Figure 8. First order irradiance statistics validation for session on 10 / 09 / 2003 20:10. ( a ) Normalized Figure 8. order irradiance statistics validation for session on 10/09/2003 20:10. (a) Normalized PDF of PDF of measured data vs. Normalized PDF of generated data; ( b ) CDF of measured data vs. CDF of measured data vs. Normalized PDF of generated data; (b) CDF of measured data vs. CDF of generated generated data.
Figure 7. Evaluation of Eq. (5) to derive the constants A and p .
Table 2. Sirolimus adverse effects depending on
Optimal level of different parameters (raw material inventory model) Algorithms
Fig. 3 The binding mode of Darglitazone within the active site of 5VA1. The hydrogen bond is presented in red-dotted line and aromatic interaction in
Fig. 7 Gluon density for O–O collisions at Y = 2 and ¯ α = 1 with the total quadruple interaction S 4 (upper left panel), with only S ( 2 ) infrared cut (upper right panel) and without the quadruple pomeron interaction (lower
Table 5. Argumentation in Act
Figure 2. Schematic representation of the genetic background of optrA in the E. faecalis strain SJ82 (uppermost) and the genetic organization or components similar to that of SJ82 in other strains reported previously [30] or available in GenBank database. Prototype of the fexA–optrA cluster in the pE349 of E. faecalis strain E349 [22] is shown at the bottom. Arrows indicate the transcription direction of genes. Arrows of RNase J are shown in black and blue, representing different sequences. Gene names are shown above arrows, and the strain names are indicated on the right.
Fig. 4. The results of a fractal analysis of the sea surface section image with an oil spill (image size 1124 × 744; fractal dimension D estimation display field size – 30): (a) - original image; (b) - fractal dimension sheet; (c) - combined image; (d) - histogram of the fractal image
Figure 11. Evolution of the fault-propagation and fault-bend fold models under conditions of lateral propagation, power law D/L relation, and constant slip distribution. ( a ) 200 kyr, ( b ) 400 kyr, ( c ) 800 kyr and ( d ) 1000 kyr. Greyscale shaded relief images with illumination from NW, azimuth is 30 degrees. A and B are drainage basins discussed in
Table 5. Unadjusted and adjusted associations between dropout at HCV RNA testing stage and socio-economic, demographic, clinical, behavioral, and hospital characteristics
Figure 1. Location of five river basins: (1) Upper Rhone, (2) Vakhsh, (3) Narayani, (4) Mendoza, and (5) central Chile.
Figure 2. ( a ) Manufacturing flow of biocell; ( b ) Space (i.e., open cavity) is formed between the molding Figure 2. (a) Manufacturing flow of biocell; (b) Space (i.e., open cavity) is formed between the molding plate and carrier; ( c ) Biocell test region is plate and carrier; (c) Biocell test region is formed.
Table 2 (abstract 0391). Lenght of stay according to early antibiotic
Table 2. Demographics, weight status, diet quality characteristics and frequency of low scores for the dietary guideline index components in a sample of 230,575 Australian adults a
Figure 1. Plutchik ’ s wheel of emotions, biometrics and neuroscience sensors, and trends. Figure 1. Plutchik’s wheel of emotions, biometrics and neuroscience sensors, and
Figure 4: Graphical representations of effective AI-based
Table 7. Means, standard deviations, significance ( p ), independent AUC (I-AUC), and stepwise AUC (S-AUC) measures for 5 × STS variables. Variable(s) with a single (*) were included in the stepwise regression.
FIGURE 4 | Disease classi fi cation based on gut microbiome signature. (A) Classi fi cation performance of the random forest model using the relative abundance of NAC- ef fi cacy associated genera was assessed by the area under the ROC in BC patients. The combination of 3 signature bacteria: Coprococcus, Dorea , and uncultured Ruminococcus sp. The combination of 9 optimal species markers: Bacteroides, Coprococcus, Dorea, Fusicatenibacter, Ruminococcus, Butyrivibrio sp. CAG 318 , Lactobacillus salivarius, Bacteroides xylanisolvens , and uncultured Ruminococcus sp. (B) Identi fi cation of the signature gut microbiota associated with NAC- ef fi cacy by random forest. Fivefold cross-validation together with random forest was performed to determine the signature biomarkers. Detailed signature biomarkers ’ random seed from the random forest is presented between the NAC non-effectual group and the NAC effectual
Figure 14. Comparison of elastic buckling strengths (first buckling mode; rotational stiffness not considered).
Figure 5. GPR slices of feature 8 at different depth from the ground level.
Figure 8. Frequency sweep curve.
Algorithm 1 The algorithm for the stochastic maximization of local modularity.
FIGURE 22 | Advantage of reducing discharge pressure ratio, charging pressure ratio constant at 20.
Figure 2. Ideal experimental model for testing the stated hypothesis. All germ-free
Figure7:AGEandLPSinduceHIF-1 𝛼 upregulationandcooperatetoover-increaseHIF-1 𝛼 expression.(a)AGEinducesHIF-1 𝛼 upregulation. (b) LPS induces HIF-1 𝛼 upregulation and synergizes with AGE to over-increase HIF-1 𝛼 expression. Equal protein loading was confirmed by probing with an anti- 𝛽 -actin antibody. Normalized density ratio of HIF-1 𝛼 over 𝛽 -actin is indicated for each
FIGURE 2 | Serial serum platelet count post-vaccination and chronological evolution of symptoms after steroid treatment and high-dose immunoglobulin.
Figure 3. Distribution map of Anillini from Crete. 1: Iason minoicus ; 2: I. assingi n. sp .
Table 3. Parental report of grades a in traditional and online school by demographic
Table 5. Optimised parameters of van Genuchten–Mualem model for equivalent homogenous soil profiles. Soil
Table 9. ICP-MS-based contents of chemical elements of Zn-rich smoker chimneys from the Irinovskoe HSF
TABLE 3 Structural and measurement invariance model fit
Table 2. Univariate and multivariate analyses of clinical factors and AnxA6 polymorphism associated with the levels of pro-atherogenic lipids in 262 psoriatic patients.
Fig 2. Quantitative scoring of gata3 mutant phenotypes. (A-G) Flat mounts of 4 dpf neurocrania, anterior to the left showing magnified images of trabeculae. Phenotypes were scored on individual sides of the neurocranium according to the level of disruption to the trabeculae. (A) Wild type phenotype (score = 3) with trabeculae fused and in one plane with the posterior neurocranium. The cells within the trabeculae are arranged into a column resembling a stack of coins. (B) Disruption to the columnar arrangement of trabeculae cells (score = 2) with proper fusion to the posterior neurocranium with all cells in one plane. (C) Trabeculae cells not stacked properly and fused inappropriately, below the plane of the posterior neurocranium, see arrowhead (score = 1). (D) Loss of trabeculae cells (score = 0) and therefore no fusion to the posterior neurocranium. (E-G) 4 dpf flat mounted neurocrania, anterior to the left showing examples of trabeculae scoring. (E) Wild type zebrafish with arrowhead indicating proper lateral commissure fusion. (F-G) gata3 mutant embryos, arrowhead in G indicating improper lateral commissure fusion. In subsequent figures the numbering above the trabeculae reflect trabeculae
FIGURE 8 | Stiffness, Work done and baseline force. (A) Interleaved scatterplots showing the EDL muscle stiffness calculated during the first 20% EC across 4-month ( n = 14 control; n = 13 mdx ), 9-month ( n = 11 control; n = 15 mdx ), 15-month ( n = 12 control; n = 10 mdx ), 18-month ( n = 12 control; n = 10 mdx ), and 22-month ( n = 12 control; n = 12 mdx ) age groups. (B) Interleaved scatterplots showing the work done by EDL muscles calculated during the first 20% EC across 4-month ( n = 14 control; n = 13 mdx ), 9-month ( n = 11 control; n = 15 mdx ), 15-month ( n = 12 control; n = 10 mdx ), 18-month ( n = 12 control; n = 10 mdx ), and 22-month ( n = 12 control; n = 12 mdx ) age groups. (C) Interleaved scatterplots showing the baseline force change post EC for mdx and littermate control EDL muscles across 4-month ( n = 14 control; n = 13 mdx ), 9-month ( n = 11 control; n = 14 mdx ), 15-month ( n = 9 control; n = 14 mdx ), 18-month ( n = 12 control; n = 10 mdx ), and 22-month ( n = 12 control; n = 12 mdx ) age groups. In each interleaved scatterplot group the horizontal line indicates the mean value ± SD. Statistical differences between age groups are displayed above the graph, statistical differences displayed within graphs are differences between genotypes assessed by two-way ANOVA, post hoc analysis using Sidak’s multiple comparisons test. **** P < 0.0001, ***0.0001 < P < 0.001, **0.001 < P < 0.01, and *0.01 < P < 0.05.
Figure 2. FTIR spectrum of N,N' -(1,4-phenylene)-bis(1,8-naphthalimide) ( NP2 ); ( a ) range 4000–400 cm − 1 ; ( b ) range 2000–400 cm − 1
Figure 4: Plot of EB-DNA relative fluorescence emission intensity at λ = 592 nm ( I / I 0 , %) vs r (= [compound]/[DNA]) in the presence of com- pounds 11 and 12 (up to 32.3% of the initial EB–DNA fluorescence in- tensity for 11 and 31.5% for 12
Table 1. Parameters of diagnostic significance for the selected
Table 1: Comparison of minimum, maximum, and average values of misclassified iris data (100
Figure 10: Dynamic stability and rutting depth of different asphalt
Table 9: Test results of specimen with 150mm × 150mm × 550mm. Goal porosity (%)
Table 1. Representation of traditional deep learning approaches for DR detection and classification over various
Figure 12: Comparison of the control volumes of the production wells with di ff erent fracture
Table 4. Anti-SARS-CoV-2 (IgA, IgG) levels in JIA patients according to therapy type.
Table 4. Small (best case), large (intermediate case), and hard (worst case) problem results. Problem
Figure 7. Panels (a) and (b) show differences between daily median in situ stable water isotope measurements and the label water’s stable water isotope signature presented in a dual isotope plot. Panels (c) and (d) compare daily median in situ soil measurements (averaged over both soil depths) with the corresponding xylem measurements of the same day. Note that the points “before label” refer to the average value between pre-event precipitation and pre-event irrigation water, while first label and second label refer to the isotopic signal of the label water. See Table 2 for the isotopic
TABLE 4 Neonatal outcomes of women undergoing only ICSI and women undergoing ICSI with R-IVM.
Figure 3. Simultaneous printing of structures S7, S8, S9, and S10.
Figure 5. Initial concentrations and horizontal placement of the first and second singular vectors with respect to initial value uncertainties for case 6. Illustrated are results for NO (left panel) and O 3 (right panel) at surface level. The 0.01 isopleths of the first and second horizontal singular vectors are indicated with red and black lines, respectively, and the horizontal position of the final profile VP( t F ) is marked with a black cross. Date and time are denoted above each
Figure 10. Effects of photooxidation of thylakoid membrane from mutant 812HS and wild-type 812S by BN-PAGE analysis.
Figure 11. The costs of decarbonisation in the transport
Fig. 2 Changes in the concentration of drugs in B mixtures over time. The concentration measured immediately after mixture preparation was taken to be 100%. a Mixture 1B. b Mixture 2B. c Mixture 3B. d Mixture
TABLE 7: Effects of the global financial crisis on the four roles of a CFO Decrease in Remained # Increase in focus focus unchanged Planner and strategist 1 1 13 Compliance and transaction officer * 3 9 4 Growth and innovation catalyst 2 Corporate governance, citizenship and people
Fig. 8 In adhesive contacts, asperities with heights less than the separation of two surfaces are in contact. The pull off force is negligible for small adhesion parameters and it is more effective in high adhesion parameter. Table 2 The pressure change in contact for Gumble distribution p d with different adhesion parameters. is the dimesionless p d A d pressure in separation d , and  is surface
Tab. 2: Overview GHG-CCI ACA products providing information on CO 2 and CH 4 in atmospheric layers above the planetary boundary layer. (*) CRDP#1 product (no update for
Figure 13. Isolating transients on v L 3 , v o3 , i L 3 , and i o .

Prompt: Scan the material for lines with the word "significance". Reply with how many there are, number only.

Response to this task: 2